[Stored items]

####################

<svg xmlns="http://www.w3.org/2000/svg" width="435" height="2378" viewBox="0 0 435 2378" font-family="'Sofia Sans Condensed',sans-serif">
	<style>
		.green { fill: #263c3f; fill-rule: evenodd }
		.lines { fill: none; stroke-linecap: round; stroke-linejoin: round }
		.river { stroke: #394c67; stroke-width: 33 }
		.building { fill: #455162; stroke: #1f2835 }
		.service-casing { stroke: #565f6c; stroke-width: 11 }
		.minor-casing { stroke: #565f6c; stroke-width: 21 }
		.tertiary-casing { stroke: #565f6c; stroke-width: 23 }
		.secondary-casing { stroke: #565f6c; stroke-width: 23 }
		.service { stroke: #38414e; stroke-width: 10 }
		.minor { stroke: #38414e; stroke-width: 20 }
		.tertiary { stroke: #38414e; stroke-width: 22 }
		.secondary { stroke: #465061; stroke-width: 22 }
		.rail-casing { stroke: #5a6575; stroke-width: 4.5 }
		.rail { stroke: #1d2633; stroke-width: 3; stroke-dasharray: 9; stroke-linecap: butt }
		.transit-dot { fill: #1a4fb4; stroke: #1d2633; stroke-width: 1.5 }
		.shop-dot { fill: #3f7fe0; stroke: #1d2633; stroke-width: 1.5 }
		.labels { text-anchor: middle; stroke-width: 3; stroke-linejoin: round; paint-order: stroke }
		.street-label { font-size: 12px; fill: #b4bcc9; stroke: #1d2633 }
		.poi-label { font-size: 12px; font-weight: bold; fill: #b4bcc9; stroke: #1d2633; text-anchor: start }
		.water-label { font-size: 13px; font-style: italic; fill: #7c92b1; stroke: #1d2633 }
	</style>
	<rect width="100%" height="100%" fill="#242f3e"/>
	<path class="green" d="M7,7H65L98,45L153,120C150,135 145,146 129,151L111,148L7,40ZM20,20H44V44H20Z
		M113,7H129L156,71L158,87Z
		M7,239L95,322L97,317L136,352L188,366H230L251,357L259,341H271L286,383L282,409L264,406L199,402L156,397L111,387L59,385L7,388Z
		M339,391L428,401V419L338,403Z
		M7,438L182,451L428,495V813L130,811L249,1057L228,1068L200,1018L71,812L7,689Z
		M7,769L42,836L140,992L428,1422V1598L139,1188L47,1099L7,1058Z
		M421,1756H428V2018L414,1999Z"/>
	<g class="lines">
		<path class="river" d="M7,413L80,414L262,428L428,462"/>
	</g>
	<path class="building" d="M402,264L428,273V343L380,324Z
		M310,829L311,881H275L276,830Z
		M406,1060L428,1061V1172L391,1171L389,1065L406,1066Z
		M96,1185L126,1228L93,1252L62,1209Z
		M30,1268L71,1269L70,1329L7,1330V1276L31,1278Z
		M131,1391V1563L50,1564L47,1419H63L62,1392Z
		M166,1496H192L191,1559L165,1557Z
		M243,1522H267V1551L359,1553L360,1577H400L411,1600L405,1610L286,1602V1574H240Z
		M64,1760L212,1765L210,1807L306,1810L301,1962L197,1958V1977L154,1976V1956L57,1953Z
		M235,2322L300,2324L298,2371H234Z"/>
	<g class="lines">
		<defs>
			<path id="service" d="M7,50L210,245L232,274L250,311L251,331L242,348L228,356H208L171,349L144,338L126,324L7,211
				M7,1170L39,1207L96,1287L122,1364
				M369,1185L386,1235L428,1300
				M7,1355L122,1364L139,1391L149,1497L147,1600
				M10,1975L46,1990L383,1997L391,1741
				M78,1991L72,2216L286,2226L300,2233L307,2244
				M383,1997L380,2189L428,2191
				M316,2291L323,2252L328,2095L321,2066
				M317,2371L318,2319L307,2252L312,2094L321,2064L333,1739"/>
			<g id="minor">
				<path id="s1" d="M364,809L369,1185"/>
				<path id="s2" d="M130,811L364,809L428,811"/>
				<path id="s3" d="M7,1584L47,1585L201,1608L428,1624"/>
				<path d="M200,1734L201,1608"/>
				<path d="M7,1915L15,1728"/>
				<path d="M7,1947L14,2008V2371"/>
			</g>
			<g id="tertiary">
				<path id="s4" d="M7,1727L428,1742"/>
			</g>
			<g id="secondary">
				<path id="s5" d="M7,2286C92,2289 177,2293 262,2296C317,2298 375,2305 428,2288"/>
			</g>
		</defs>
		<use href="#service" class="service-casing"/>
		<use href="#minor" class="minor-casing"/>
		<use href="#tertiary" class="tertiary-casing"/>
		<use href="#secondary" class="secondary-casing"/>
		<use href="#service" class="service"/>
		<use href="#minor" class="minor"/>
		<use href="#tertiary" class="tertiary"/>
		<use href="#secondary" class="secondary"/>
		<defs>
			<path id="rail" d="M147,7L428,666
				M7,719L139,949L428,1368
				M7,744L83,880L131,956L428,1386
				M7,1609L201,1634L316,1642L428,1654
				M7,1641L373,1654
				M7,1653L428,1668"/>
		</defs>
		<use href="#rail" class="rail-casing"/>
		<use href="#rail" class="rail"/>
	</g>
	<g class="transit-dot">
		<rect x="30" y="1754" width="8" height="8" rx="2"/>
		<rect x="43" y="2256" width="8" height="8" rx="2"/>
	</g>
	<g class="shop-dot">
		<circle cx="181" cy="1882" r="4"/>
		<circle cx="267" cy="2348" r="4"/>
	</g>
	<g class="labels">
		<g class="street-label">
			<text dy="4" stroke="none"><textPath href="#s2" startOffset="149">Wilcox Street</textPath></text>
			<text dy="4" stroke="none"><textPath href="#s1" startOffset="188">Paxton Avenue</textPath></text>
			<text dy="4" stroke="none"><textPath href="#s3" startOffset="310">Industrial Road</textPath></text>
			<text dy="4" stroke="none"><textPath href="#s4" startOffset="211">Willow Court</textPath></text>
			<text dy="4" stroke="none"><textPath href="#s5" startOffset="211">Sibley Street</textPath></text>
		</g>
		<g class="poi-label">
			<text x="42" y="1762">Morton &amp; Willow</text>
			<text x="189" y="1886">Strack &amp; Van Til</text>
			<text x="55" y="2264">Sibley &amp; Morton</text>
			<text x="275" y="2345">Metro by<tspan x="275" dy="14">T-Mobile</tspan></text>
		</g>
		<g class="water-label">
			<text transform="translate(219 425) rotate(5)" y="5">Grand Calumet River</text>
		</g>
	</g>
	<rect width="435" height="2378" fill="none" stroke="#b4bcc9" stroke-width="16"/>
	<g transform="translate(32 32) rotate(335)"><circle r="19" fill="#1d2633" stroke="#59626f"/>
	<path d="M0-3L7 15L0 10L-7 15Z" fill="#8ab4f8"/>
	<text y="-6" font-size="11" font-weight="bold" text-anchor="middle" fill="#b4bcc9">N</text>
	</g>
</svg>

####################

→ What the task requires
For the data above, count every line in which the string "service" appears, and answer with the count only.

→ Response below
5